Его лицо застыло от потрясения. Он попытался что-то сказать, но потом передумал или, возможно, просто не нашел слов.

– Ты могла бы быть красивой, – тихо произнес он. – Ты почти была красивой. Ты потому питалась отбросами и пивом, чтобы потерять данную тебе Богом фигуру? Ты ведь была худенькой в детстве, такой же, как Фей и Катринка, стройной от природы. Но ты нарочно заплыла жиром – разве нет? От кого захотела спрятаться? Неужели от собственного мужа – от Льва, которого ты собственноручно передала заботам других женщин, помоложе и пособлазнительнее? Это ты толкнула его в постель к Катринке.

Я не ответила.

Внутри меня росла какая-то сила. Даже охваченная дрожью, я чувствовала эту силу и огромное волнение. Как давно меня не посещали такие эмоции, но теперь, видя, что он совершенно сбит с толку, я ясно их ощущала.

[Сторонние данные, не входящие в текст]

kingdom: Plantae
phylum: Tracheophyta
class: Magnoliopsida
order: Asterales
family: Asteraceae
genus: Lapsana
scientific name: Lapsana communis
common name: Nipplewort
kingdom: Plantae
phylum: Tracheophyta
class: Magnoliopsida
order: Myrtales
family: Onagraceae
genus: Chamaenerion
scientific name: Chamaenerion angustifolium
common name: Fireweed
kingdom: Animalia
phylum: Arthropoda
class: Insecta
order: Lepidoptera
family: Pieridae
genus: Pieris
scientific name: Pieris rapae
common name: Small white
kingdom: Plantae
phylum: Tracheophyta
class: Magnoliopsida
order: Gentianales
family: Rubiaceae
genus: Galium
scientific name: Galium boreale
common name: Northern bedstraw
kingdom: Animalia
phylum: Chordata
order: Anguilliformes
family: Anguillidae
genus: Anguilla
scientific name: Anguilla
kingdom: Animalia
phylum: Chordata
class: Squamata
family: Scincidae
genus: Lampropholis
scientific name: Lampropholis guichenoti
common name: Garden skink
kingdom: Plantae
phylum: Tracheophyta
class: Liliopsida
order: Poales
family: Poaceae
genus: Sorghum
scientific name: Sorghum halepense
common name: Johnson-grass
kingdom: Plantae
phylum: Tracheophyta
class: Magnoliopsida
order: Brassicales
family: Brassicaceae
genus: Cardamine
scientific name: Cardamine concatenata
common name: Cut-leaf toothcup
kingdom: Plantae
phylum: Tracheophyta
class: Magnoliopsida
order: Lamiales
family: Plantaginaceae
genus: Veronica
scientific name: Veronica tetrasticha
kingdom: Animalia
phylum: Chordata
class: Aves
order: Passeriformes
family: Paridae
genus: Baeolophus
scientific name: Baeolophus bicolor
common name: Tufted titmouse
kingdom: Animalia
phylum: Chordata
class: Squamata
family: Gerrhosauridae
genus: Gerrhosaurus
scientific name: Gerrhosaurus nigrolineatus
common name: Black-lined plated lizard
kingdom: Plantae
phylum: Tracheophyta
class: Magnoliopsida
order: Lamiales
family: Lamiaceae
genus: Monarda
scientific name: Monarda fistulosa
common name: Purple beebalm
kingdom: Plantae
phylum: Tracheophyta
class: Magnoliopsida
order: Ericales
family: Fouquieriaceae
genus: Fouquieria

– Наверное, и сейчас тебя можно назвать красивой, – прошептал он, улыбаясь, словно нарочно хотел меня помучить. – Но неужели ты станешь такой огромной и бесформенной, как твоя сестра Розалинда?

– Если ты знаешь Розалинду и не видишь ее красоты, то мне даже не стоит тратить на тебя время, – сказала я. – А Фей – само воплощение красоты, но тебе этого не понять.

Он охнул. Потом фыркнул и упрямо уставился на меня.

– Тебе не понять, как много для меня значит такое чистое существо, как Фей. Она навсегда останется в моей памяти. Что касается Катринки, то я ее жалею. Фей была очень молода и потому все танцевала и танцевала, как бы трудно ни приходилось. Катринка многое испытала. А Розалинду я люблю всем сердцем. Ну и что?

Он вглядывался в меня, словно стараясь прочесть самые сокровенные мысли, и ничего не говорил.

– К чему все это? – спросила я.

– В душе ты так и осталась маленькой девочкой. Злой и жестокой, какими бывают дети. Только ты более озлоблена сейчас и нуждаешься во мне, хотя и отрицаешь это. Ведь ты заставила сестру Фей уехать, сама знаешь.

– Перестань!

– Да, ты… Ты заставила ее уехать, когда вышла замуж за Карла. Дело тут вовсе не в тех страницах отцовского дневника, которые она прочла после его смерти. Просто в дом, который она с тобой когда-то делила, ты привела нового хозяина…

– Перестань!

– Почему?

– А тебе-то какое дело? К чему сейчас об этом говорить? Ты промок под дождем. Но не замерз. И теплым тебя тоже не назовешь – разве не так? Ты выглядишь как бродяга-подросток – из тех, что с гитарой в руке увязываются за знаменитыми рок-музыкантами и клянчат четвертаки у входа в концертные залы. Где ты научился так играть? Откуда тебе известна столь невероятная, душераздирающая музыка?..

Он пришел в ярость.

– Язвительный язык, – прошептал он. – Я старше, чем ты можешь себе представить. Я лучше тебя знаю, что такое боль. Я восприимчивее тебя. Я освоил в совершенстве игру на этом инструменте еще до того, как умер. Я научился играть, и у меня был талант, который тебе никогда не понять, несмотря на все твои диски, сны и фантазии. Ты ведь спала, когда твоя маленькая дочь Лили умерла, – не забыла? В больнице в Пало-Альто ты на самом деле заснула и…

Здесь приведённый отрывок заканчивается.